From the largest scales to the smallest in the universe, there is a trend of greater differentiation. What began as a plasma soup condensed into clumps such as galaxies, and within them into stars and planets. On earth, life started off as single-celled entities and evolved into an almost infinite variety of living organisms. The diversity of stuff in the universe increased with time — clearly a process with a strong bias towards un-equalization.
Narrowing our focus to the economic sphere alone, I note that as human civilization has progressed, the inter-group and intra-group inequality has increased monotonically. Hunter-gatherer groups were not as unequal as any group (village, cities, states) today. Our technological society accentuates the differences among people, and these accumulate over the generations.
In primitive societies, a man with a spear and strong arms would have been more powerful than another with a weaker build, but not by a few orders of magnitude. Today a person with the right sort of equipment can destroy a city full of people just by the push of a button.
Previously, say a couple of centuries ago, a rich person would have had a more comfortable life compared to that of a poor person but both would have been powerless to deal with even simple medical problems.
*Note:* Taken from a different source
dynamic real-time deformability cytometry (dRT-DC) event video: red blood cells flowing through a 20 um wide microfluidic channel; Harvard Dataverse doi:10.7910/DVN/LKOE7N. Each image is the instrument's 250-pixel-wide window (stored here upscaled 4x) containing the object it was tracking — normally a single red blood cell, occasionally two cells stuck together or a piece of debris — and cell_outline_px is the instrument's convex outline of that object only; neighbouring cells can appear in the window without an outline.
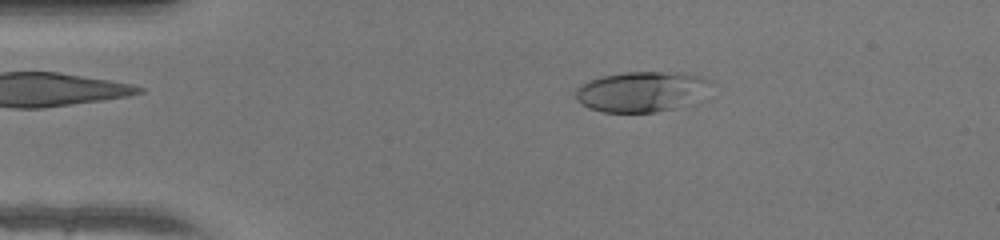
{"species": "human", "species_latin": "Homo sapiens", "temperature_condition": "warm", "stored_images_in_passage": 49, "camera_frame_rate_fps": 3000, "um_per_image_px": 0.085, "donor": {"sex": "female"}, "frame": {"image": 1, "passage_image": 10, "time_ms": 3.0, "image_size_px": [1000, 240], "cell_outline_px": [[712, 80], [692, 104], [656, 112], [604, 112], [588, 108], [576, 100], [576, 88], [588, 80], [604, 76], [624, 72], [680, 72], [704, 76]], "centroid_in_image_um": [54.51, 7.78], "position_along_channel_um": 30.5, "area_um2": 31.73}}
Today the rich have access to medical procedures and technologies that are not available to the poor.
You can arbitrarily expand the set of examples which show that the world has become more unequal with time. This increase in inequality will only accelerate with time because of the speeding up of the rate of technological change.
I imagine a time in the not too distant future when poverty as we understand it today — lack of basic nutrition, education, entertainment — will be over. But I feel that the divide between the rich and the poor will only continue to widen. The poor will always be with us.
BTW, for high quality content that will make you think, I recommend Keith’s blog.